Scientists Agree: Sex, Money, and Power Don't Make Us Happy
Image: Dustin Quasar/Flickr

For anyone who lives in New England, the weather this summer has been lovely. The app on my phone keeps predicting relatively low humidity, sunshine, a slight breeze and a chance of a thunderstorm overnight to keep the grass growing and the temperatures lower than usual.

On a more personal level, my immediate surroundings have also been quite pleasant this summer. Our kids have hit a sweet spot of sorts—no one in diapers and no one in puberty—so they sleep through the night, and they can occupy themselves and play together without threat of serious injury, but they still want their mother's attention and affection. This summer, William has learned to ride his bike. Penny has started reading the book I'm writing and telling me what she likes about it. Marilee has learned how to stay afloat in a pool.

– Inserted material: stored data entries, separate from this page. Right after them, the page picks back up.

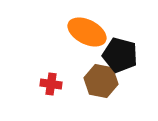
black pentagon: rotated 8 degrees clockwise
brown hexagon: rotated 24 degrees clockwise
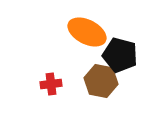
red cross: rotated 15 degrees counterclockwise
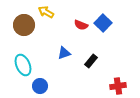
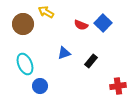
brown circle: moved 1 px left, 1 px up
cyan ellipse: moved 2 px right, 1 px up
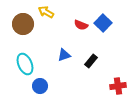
blue triangle: moved 2 px down
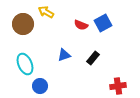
blue square: rotated 18 degrees clockwise
black rectangle: moved 2 px right, 3 px up
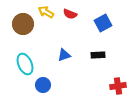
red semicircle: moved 11 px left, 11 px up
black rectangle: moved 5 px right, 3 px up; rotated 48 degrees clockwise
blue circle: moved 3 px right, 1 px up
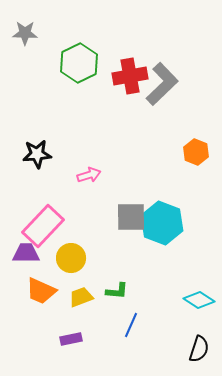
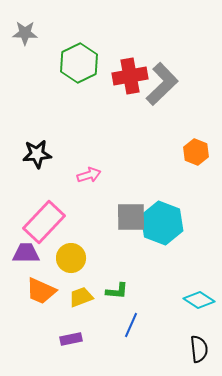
pink rectangle: moved 1 px right, 4 px up
black semicircle: rotated 24 degrees counterclockwise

Between the pleasant weather and the pleasant children and the more leisurely pace of summertime, I started to get worried. Call it a vestige of my Puritan heritage, or evidence of many years of unexpected sorrows, but all this delightful ease was making me nervous. Then I read Jesus' parable of the sower. He describes a farmer who scatters seed in four places. The first two seeds never grow much, but both the third and fourth seed take root. And yet even though the third seed grows, it fails to mature because it is "choked by life's worries, riches, and pleasures" (Luke 8:14). As I enjoyed yet another evening on our porch swing with my children asleep and a book and a glass of wine as my companions, I wondered whether I was deceiving myself. Maybe this easy pleasant moment was not a good gift but actually an example of me being choked by pleasure.

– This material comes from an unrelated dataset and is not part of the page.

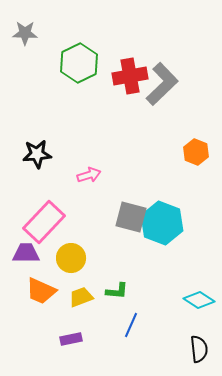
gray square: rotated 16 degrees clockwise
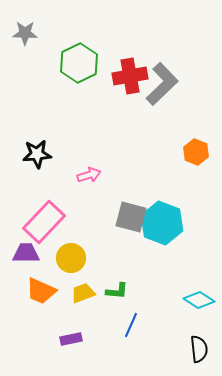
yellow trapezoid: moved 2 px right, 4 px up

Around the same time, I happened to reread C.S. Lewis' The Weight of Glory (which is certainly worth reading in full if you haven't of late). Lewis writes about the longing we have for the "far off country," our union with Christ in heaven. But he also writes about the ways in which we taste and see and feel that union here and now. All the beauty and truth and goodness here is a shadow, Lewis says, of the real beauty and truth and goodness we will experience in full in the world to come. So perhaps these simple pleasures—the porch swing, William sounding out words cuddled next to me, the ripe tomato, the salty kiss after my husband emerges from a swim, the sound of Penny singing "Here I Am to Worship" in the back seat of the car, Marilee's exuberance over ice cream and lightning bugs, the orange glow that streaks the sky—perhaps these pleasures are not choking me but actually drawing me closer to eternity.

Arthur Brooks wrote a piece for the New York Times this past week about happiness. He details the typical ways we try to achieve happiness: fame (whether via Hollywood, reality television or plain old Facebook status updates), fortune, and relationships. He offers data to demonstrate how unhappy these pursuits make us. In short:

Bar none, the unhappiest people I have ever met are those most dedicated to their own self-aggrandizement . . . People who rate materialistic goals like wealth as top personal priorities are significantly likelier to be more anxious, more depressed and more frequent drug users . . . and across men and women alike, the data show that the optimal number of (sexual) partners is one.

Brooks offers an evolutionary argument to explain this longing for happiness and the reasons we seek after these goals in ways that hurt us, but he goes on to write:

More philosophically, the problem stems from dissatisfaction — the sense that nothing has full flavor, and we want more. We can't quite pin down what it is that we seek.

Funny, that's what C.S. Lewis said seventy years ago. And it's what Jesus preached about two thousand years ago when he said that worry and pleasure will choke us but that hearing his words and putting them into practice would lead to abundant life. Brooks comes to the conclusion that we tend to "love things and use people" when we should "love people and use things." Fair enough. Lewis takes it one step further when he says we should pay attention to our longings—even the longing for fame, money, and relationships—because those longings point us toward the one who can fulfill them.

And then there is Jesus. He cautions against riches and pleasure, the pursuit of a material reality that ultimately deadens and chokes spiritual growth. And yet he also promises life to the full for those who follow him.

As I pondered whether or not the pleasant aspects of my life were decoys, leading me astray from the straight and narrow, or good gifts to enjoy with gratitude, I remembered another passage. It comes in Acts, after Stephen has been martyred and the church has been scattered due to persecution. It comes at the end of a few hard and harrowing years. It reads:

Then the church throughout Judea, Galilee and Samaria enjoyed a time of peace and was strengthened. Living in the fear of the Lord and encouraged by the Holy Spirit, it increased in numbers.

Jesus, Brooks, and Lewis all agree that pursuing pleasure—be it by way of social media "likes" or multiple desirable sexual partners or a ginormous bank account—will leave us empty. And yet God does give us times of peace during which we are invited to enjoy the many gifts we have been given—the beauty of the solitary egret standing at the edge of the marsh, the warmth of the little hand in mine, the sweetness of a friendship that has endured the decades. And so I am enjoying this time of peace, encouraged by the Holy Spirit, and trusting that God will use it to bear much fruit.